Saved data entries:

□ □ □ □ □

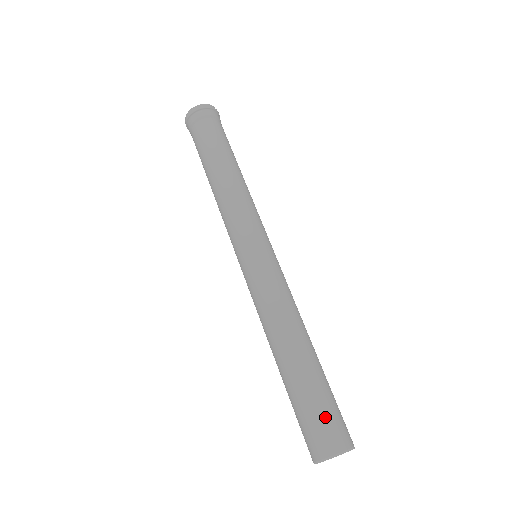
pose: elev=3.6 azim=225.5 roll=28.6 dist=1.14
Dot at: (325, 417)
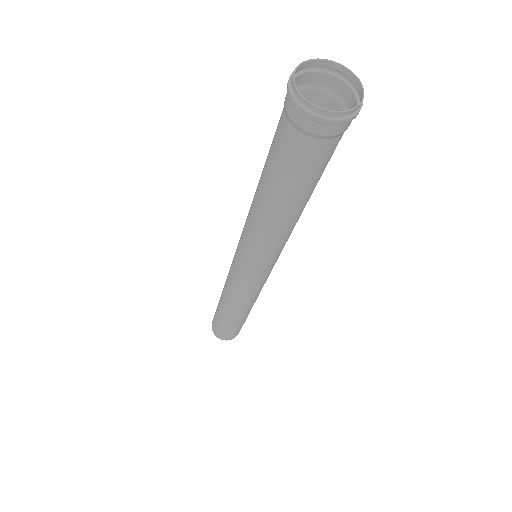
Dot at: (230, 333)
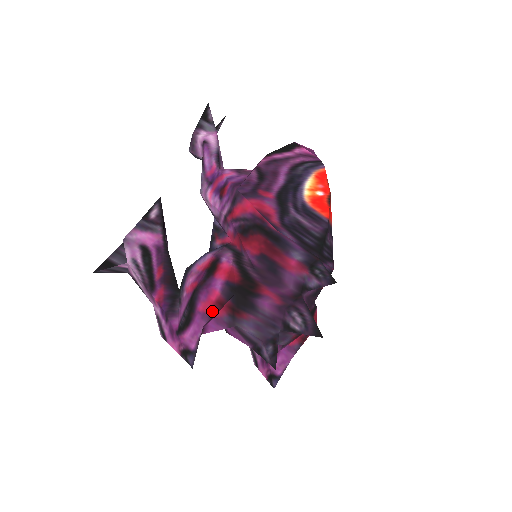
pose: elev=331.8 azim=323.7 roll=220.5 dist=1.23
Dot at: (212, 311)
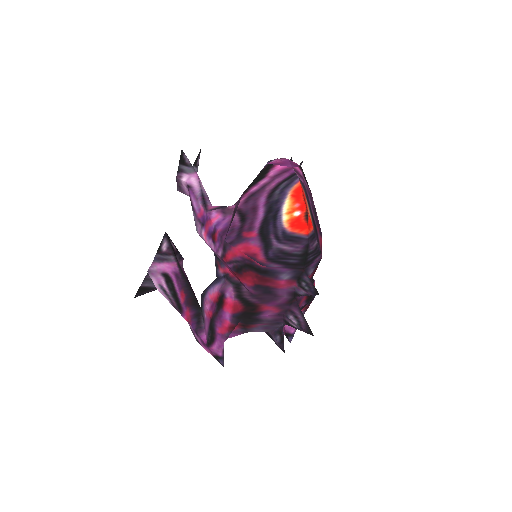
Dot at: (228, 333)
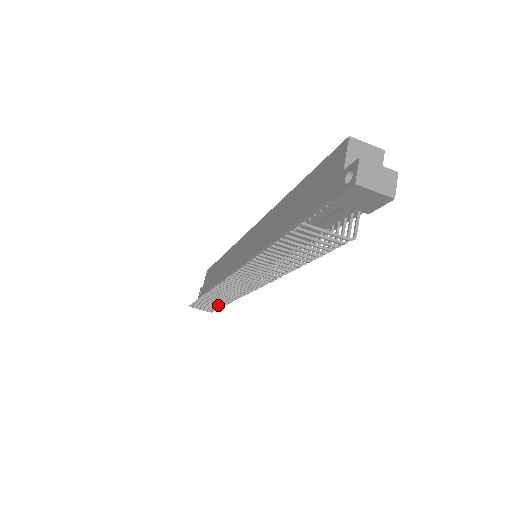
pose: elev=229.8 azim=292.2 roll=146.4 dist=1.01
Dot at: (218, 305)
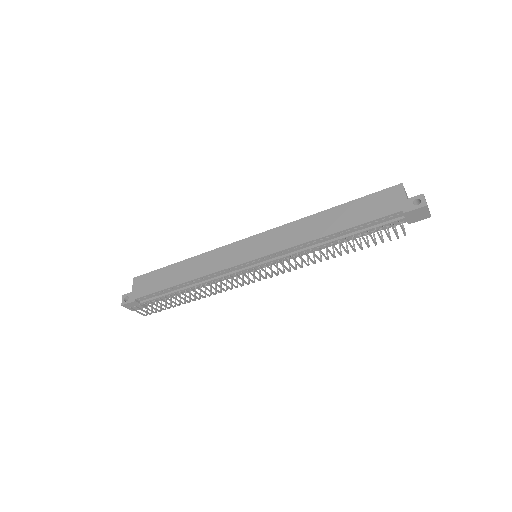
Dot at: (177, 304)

□ □ □ □ □

### REQUIRED WORK
Rewrite the records above, swapping every "pose" for "camera" and keeping all other text the same. Leave out the picture lines.

### FULL RESPONSE
camera: elev=3.6 azim=225.5 roll=28.6 dist=1.14
Dot at: (325, 417)
Dot at: (230, 333)
camera: elev=331.8 azim=323.7 roll=220.5 dist=1.23
Dot at: (212, 311)
Dot at: (228, 333)
camera: elev=229.8 azim=292.2 roll=146.4 dist=1.01
Dot at: (218, 305)
Dot at: (177, 304)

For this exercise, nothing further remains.